I’ve been fascinated by Loggerhead Shrikes since I first saw one. Their Butcher Bird nickname, earned by impaling their prey on barbed wire and other sharp objects, certainly contributes to the fascination.
They quite literally fight above their weight using interesting behaviors & a little mechanical engineering. They use their Tomial “tooth”, a beak feature they share with the big guys & gals, to penetrate to and sever the spinal cord. They impale larger prey to immobilize them because they don’t have strong feet and talons like regular-sized raptors. They will also impale or wedge in a tight space even larger prey – e.g., small birds – as a food cache. Even leaving insects and amphibians that are toxic to degrade to eatable. During breeding season they may even hang their kills in conspicuous places to show off for possible mates.
This go-mechanical approach to solving challenges is cool to a GA Tech grad.

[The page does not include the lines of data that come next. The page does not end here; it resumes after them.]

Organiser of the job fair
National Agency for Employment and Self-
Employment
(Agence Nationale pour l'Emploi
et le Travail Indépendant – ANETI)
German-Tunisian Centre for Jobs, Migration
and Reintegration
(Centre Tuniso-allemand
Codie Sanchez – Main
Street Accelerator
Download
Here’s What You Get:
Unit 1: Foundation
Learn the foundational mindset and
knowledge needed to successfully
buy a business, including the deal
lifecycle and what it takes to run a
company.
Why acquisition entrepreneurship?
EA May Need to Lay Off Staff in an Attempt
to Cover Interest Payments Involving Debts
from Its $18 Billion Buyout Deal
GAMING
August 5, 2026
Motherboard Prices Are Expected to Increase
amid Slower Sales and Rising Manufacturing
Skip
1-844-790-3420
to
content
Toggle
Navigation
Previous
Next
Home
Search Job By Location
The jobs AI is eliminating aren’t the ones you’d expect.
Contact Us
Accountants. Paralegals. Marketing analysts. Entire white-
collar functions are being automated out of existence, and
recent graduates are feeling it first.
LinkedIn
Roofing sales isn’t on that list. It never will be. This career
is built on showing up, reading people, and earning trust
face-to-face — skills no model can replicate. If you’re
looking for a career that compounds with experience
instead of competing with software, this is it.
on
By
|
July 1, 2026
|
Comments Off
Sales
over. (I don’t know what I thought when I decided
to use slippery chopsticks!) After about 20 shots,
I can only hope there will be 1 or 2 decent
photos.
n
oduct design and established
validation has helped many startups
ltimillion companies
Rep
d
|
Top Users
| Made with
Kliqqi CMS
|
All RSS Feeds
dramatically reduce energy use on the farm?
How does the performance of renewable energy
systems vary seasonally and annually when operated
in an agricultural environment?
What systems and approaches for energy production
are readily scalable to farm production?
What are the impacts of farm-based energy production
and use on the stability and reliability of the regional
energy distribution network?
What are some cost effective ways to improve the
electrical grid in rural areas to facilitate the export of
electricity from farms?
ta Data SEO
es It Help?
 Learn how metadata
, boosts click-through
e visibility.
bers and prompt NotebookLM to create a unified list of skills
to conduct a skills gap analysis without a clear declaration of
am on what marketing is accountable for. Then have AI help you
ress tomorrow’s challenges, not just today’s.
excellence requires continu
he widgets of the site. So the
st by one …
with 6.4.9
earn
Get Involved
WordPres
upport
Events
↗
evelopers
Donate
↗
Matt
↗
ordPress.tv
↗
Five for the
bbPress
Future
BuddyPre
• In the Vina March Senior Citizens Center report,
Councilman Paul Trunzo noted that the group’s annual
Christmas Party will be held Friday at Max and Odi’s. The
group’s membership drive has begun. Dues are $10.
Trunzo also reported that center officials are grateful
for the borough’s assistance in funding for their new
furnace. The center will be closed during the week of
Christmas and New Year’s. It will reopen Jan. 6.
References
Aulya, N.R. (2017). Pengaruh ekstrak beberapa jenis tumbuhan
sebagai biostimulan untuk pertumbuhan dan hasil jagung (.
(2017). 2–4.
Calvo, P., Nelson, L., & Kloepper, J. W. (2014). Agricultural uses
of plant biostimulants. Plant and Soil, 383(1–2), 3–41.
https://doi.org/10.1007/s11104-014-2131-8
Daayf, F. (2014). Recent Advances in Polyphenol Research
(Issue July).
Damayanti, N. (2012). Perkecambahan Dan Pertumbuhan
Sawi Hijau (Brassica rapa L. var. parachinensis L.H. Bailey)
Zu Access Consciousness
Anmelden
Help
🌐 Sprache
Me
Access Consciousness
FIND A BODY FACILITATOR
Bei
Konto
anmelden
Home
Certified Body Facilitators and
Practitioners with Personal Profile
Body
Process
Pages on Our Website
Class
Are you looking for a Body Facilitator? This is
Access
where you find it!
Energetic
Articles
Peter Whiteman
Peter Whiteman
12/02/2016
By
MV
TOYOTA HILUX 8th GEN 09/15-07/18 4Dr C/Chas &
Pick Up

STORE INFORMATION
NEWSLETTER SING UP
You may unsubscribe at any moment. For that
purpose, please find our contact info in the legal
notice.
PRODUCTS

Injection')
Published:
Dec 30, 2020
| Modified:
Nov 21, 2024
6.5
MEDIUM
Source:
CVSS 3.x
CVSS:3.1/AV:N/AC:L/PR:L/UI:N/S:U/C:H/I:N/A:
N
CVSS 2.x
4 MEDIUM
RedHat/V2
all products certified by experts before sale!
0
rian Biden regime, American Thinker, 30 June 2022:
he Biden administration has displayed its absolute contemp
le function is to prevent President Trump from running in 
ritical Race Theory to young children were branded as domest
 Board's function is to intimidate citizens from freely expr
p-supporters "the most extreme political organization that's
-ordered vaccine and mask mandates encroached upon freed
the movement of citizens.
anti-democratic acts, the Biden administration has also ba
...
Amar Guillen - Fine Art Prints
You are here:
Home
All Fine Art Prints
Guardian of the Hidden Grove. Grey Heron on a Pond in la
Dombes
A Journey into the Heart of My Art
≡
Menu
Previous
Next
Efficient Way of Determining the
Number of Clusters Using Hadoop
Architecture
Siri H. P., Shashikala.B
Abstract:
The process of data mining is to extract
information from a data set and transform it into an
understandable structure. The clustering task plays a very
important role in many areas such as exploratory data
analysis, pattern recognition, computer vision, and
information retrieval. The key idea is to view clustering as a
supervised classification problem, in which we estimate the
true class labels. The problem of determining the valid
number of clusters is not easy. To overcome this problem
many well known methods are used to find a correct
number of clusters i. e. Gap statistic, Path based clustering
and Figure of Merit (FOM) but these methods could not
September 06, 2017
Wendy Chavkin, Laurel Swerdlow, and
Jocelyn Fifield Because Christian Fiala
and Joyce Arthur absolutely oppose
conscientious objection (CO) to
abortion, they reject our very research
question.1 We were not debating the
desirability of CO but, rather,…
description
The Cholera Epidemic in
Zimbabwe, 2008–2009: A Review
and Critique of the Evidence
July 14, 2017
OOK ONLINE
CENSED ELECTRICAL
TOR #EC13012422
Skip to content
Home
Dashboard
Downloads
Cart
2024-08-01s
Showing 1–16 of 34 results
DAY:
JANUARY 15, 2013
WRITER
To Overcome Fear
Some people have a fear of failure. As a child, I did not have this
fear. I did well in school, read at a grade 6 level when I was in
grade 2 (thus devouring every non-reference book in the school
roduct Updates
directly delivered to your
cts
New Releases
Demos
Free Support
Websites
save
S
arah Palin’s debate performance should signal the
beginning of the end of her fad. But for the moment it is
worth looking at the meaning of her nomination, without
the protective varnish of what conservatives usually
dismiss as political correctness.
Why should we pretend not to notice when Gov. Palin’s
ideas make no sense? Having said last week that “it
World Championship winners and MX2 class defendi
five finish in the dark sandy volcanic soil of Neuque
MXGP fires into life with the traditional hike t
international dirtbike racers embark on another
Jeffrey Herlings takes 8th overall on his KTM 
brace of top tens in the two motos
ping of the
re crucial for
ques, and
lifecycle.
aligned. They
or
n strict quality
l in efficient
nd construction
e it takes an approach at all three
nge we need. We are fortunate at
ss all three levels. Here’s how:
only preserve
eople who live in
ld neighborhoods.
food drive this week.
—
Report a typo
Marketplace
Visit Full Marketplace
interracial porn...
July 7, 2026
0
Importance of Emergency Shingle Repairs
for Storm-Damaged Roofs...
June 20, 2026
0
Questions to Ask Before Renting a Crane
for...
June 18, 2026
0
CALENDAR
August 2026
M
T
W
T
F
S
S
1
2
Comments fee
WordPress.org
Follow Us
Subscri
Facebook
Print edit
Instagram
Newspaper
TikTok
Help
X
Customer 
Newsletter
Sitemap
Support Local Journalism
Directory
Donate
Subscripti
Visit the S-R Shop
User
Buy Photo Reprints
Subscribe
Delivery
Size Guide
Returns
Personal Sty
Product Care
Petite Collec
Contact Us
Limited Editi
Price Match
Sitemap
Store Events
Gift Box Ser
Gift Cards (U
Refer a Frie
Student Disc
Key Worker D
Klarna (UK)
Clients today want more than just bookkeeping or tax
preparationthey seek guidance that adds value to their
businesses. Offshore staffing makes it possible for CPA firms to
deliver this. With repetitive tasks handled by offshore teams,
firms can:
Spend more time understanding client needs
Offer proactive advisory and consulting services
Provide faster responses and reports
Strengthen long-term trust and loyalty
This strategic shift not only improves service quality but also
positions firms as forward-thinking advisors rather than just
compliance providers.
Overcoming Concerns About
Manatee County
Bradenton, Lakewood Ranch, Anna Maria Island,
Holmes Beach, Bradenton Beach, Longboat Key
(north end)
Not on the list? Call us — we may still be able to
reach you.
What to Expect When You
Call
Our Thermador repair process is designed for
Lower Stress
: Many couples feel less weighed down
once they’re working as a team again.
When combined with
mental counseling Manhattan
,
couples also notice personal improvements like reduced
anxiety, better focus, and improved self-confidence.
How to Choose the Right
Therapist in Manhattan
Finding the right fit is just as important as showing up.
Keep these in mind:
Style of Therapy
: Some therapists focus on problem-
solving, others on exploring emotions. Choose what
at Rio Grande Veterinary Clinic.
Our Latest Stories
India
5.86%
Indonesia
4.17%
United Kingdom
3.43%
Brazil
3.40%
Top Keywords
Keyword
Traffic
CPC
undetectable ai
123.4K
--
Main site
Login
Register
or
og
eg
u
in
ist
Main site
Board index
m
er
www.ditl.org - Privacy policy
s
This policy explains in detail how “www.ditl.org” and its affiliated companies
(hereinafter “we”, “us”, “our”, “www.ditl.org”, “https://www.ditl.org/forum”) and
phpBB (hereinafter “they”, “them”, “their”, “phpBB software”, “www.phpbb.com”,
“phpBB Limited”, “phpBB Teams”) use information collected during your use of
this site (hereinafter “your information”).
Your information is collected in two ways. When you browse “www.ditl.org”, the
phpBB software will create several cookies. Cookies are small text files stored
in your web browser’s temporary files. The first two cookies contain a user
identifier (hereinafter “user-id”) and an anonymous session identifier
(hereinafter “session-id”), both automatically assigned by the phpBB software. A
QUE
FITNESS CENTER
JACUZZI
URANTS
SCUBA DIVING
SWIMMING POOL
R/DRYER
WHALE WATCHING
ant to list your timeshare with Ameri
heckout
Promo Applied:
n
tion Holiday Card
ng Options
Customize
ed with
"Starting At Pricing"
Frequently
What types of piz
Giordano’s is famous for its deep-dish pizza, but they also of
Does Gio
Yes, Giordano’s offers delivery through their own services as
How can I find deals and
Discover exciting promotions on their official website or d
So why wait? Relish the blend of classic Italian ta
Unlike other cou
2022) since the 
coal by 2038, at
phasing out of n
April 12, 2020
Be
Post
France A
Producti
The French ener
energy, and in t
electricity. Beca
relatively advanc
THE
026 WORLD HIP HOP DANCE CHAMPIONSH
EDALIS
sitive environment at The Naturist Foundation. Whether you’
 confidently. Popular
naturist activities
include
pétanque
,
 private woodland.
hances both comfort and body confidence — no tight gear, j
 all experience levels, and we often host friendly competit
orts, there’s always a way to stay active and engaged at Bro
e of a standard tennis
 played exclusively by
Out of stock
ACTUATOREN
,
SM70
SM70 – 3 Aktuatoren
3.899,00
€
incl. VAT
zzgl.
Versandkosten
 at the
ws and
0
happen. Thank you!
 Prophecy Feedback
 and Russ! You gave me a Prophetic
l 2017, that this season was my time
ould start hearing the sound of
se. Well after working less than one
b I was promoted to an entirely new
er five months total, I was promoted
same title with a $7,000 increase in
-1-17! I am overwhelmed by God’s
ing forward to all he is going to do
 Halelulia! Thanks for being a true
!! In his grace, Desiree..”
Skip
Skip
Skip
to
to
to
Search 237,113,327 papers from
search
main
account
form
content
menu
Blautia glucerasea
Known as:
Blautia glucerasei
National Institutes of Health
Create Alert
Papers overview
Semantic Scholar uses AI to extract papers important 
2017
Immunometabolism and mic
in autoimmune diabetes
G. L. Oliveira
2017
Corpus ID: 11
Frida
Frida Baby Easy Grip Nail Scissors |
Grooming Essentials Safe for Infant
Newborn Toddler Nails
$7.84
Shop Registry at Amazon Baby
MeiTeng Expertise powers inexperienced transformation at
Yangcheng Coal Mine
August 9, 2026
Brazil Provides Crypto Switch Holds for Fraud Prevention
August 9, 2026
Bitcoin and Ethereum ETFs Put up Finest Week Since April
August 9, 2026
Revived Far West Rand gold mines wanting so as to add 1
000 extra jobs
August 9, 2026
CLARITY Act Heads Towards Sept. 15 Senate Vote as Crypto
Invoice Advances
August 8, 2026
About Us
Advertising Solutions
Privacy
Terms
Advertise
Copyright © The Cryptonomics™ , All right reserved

Up to this point in the post I’m comfortable describing Loggerhead Shrikes as (mini) raptors. I’ve been using the same ‘traditional method’ of differentiating species as raptors used for years. It is primarily morphological and ecological. That is, species that share a lot of the same anatomical features and behaviors. For example, sharp eyesight and hunt and eat live prey. The problem with this approach is for many folks it implies a familial relationship. Which when observation is the principle scientific tool makes sense. However, there are often inconsistencies when comparing just a subset of a species morphology and ecology that often doesn’t make sense.
Science, as we know, advances and in this case DNA studies increasingly document that species that we thought to be related aren’t. Irrespective of morphology or ecology. For example, we now know know that falcons are more closely related to parrots than hawks. But, Old World Vultures are related to hawks (and eagles). Even though they have many physical traits and behaviors in common with hawks, eagles, owls, and other common birds of prey, shrikes are in the songbird Order Passeriformes because of clear ancestry. Their raptor-like morphology and ecology being a result of convergent evolution rather than being inherited from a common raptorial landbird.
So in December 2019, Christopher J.W. McClure and seven colleagues proposed in an article in The Journal of Raptor Research that raptors be defined as “all species within orders that evolved from a raptorial landbird lineage and in which most species maintained their raptorial lifestyle as derived from their common ancestor.” These orders are: Accipitriformes (hawks, eagles, etc.), Strigiformes (owls), Cathartiformes (New World vultures), Falconiformes (falcons and caracaras), and Cariamiformes (seriemas). (Ken Kaufman) This definition and its use in reconciling the various bird lists in use is still be discussed by the birding powers to be.
No Passeriformes so no shrikes as raptors, at least officially.
That doesn’t diminish my interest in Loggerhead Shrikes as raptors. The new classification makes sense because it brings taxonomy clarity. It doesn’t, however, stop NGOs and individual researchers from using the classic methodology of grouping shrikes with raptors based on morphology and ecology for conservation study and policy making purposes.
This is important to me because even if they don’t share a common ancestor, they do share common threats with the more celebrated, and often more conservation funded, Raptors.
As tough as they are, shrikes are not faring well. Loggerhead Shrike population numbers are down 76% since 1966. They have been listed as endangered, threatened, or of special concern in several states and Canada.
They can ‘fight way above their weight’, but habitat loss and pesticides killing their food sources is a larger than life (pun intended) foe. Even for this mini-raptor.